Lord Tunnicliffe
Main Page: Lord Tunnicliffe (Labour - Life peer)Department Debates - View all Lord Tunnicliffe's debates with the Ministry of Defence
(12 years, 6 months ago)
Lords ChamberMy Lords, I thank the noble Lord for reading out the names of the two members of the Armed Forces who have recently died in Afghanistan. I would like to associate these Benches with the condolences to their families and friends and to support the Minister in his reference to the wounded. The two members of the Armed Forces concerned were involved in the extraordinarily difficult task of mentoring the security and armed forces of the Afghan Government. I am sure that we all admire the courage necessary to carry out that task in such difficult conditions.
I thank the noble Lord for repeating that very long Statement—it took him a bracing 15 minutes to do so. I have been faced with Statements and papers throughout my career. Those documents have varied greatly in length, and my suspicions have deepened as their length has increased. One way to work out whether a Statement or paper says anything is to précis it. When you précis something again and again, you can see what is left at the end. If there is not much left after that process then there cannot have been very much there in the first place. I put it to the House that this is a profoundly vacuous Statement. It says very little indeed.
The first thing that it does not contain is a plan. You would think that a Statement about defence expenditure over the next 10 years would have a plan associated with it. The Statement did not contain a plan—it promises a summary of a plan some time in the future. It does not even give a date when that plan will be put forward.
What else does the Statement say? One of the few new things it provides is an overall figure. It says that the equipment and support plan for the next 10 years involves £160 billion—that is the hard figure in the middle of the Statement. It then goes on to explain how that figure is made up. It says—the Minister will correct me if I am wrong—that £8 billion will be available over the next 10 years to adapt to the changing world. So, over 10 years, 5% of that amount will be available for innovation, new equipment and new threats—things that we do not know about now. Some £4 billion will be available as a contingency, which is about 3% of the overall figure. So £152 billion will be available over 10 years and the Government have got things so right that they can manage with a contingency of 3%. I put it to noble Lords that that level of accuracy simply is not credible.
What else will the plan contain? Does the Statement mention any new acquisitions? I do not know—I could not see any.
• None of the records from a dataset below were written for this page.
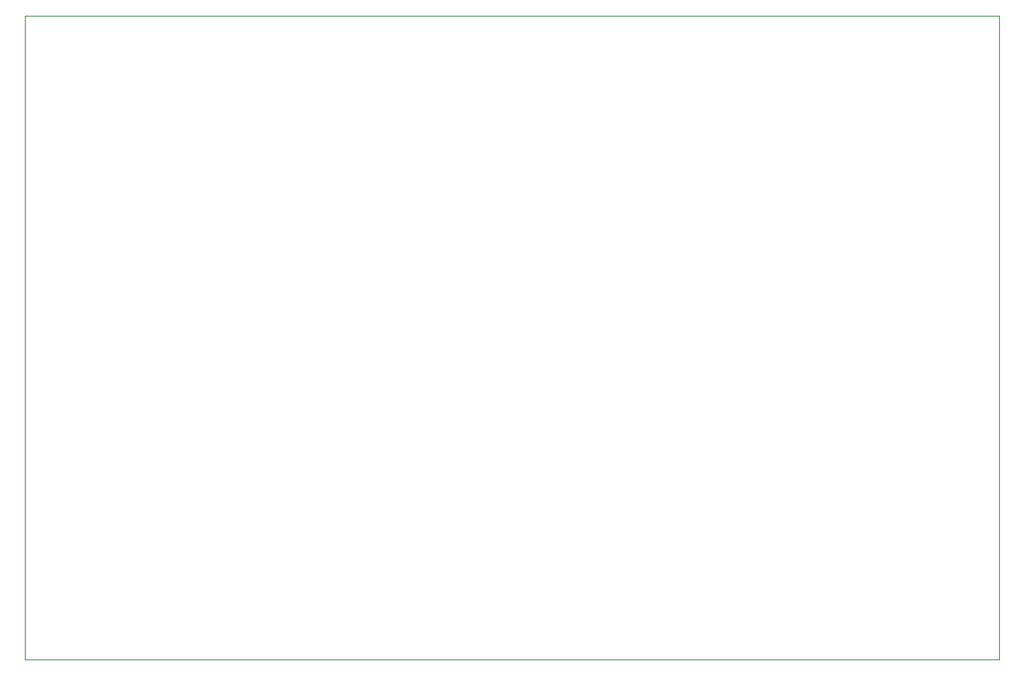
<source format=gbr>
%TF.GenerationSoftware,KiCad,Pcbnew,8.0.6*%
%TF.CreationDate,2024-10-21T23:54:32-04:00*%
%TF.ProjectId,keyboard tutorial,6b657962-6f61-4726-9420-7475746f7269,rev?*%
%TF.SameCoordinates,Original*%
%TF.FileFunction,Profile,NP*%
%FSLAX46Y46*%
G04 Gerber Fmt 4.6, Leading zero omitted, Abs format (unit mm)*
G04 Created by KiCad (PCBNEW 8.0.6) date 2024-10-21 23:54:32*
%MOMM*%
%LPD*%
G01*
G04 APERTURE LIST*
%TA.AperFunction,Profile*%
%ADD10C,0.050000*%
%TD*%
G04 APERTURE END LIST*
D10*
X100970000Y-63940000D02*
X200600000Y-63940000D01*
X200600000Y-129710000D01*
X100970000Y-129710000D01*
X100970000Y-63940000D01*
M02*

</source>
Although it mentions the decision to purchase three offshore patrol vessels, as opposed to leasing them, we have heard everything else before. Is there anything new in the Statement? Are there any new cuts? I cannot see any new ones. I can see no mention of how money will be saved.
Let us go back to what the Statement purports to say. I should add that the press reports about what the Statement would say were rather more exciting than the Statement itself. I invite the Minister to correct me if I have overread the press reports, but they seemed to imply that the Secretary of State for Defence would say that there would be no more cuts over the next 10 years—no more cuts until 2022. That is pretty ambitious. If that is what the Minister said, I am sure that noble Lords will welcome it. If nothing else, we will not have so many Statements to look at when plans change.
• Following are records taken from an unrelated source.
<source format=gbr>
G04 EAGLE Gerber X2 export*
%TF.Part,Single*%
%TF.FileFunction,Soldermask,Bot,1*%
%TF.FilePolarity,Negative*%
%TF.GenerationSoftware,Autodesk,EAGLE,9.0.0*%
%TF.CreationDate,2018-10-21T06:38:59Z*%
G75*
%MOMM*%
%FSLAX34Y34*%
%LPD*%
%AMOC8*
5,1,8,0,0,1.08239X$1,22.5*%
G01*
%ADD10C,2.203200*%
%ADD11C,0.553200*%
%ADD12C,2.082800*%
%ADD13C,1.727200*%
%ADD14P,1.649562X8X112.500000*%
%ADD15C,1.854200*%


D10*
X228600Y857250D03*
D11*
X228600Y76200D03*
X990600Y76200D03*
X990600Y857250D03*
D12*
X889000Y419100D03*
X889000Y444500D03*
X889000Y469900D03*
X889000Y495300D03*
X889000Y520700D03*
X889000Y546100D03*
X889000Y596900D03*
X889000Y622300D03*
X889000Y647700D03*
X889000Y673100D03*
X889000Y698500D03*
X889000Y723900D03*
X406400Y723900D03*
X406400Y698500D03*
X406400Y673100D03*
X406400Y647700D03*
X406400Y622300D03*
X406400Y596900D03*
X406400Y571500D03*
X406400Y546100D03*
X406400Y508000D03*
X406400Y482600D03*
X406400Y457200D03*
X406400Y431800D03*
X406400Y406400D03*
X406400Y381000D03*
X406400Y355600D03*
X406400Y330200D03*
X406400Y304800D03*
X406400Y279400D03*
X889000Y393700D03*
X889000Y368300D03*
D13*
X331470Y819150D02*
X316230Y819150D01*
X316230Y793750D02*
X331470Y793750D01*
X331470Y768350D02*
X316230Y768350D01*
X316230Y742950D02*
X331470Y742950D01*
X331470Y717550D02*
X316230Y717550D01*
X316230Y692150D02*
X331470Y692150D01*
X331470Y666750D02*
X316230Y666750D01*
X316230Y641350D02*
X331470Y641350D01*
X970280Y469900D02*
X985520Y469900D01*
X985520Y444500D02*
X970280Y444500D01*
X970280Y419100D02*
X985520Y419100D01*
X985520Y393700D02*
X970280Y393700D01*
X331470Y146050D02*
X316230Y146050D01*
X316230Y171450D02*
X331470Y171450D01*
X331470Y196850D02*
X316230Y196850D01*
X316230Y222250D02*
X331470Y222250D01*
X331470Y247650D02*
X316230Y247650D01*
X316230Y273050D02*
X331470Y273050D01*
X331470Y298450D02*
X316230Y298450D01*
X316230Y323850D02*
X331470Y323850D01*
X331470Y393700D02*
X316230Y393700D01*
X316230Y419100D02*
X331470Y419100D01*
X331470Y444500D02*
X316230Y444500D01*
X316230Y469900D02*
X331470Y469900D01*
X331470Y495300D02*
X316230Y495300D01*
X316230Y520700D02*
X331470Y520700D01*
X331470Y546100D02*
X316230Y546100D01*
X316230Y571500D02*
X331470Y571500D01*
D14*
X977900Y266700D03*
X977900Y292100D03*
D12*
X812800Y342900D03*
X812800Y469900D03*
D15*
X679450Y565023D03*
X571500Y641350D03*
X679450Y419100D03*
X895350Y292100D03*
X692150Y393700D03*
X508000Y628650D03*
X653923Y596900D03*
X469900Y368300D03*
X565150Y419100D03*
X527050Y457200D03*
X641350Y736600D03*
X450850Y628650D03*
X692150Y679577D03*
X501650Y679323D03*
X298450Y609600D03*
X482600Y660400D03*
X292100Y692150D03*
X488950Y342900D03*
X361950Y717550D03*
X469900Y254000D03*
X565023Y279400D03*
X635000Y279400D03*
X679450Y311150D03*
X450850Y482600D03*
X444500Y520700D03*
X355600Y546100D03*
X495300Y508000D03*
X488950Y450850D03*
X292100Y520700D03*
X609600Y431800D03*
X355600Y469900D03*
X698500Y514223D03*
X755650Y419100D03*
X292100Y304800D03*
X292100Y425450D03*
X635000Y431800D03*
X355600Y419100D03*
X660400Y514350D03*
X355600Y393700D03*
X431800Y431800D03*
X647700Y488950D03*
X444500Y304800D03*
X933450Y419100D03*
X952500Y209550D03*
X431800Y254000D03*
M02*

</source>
Does the Statement say that there will be no more cuts? The closest reference I could find was:
“I can tell the House today that, after two years’ work, the black hole in the defence budget has finally been eliminated and the budget is now in balance”.
Is the budget in balance for 10 years? Will there be no more cuts over the next 10 years?
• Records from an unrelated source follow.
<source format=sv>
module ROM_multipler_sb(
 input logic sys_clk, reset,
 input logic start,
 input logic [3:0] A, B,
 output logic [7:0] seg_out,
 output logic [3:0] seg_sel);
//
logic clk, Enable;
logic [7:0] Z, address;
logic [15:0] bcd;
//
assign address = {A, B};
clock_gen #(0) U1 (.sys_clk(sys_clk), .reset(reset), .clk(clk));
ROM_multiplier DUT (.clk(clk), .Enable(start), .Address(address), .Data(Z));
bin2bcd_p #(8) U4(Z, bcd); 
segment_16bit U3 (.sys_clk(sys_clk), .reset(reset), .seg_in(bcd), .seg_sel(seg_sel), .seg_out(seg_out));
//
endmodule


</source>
What does this promise? Once again, I looked through the Statement. Does it promise anything different from the SDSR of October 2010? That was a very precise document. For instance, it stated on page 19:
“The new Defence Planning Assumptions envisage that the Armed Forces in the future will be sized and shaped to conduct … an enduring stabilisation operation at around brigade level … with maritime and air support as required, while also conducting … one non-enduring complex intervention (up to 2,000 personnel), and … one non-enduring simple intervention (up to 1,000 personnel)”.
Does this equipment plan with its balanced budget still commit the Government to resource our Armed Forces to meet that commitment?
Throughout the SDSR there were a series of statements about numbers of ships, although fewer about numbers of aircraft. We heard about changes to the size of the Army and about a different way of approaching the carrier. Otherwise, are all the commitments in the SDSR fully funded in the plan referred to by the Statement?
I am amazed at the brilliance of the Government. About a year ago, there were what seemed to be extremely well informed rumours in the press—in the Times and the Daily Telegraph, which are normally well connected—that the Government in the SDSR had created a plan that was underfunded by more than £1 billion per annum. May I assume from the Statement that by some miracle the problem about which defence chiefs or their agents briefed the press—the massive gap between what was aspired to and the money available—has been bridged? I cannot see, without any new cuts being described and without any changes other than those mentioned, how it has been bridged.
We know that a very large number of civil servants—about one-third—will disappear. In my career I purchased a large amount of materiel. It was not for the military but for the railways. The essence of doing that efficiently is not underfunding professional capability but if anything overfunding it to get the right contracts, structures and monitoring. Will the Civil Service, after these massive cuts, have the capability to keep hold of this plan and deliver on it?
I find this to be an incredible aspiration, and an incredible Statement that is impossible to judge. I look forward with bated breath to the NAO report and its judgment on whether it will work. I hope that the Minister, in spite of not yet having the report, will be able to assure us that the Statement really means that there will be no more cuts to equipment programmes for the Armed Forces for the next decade.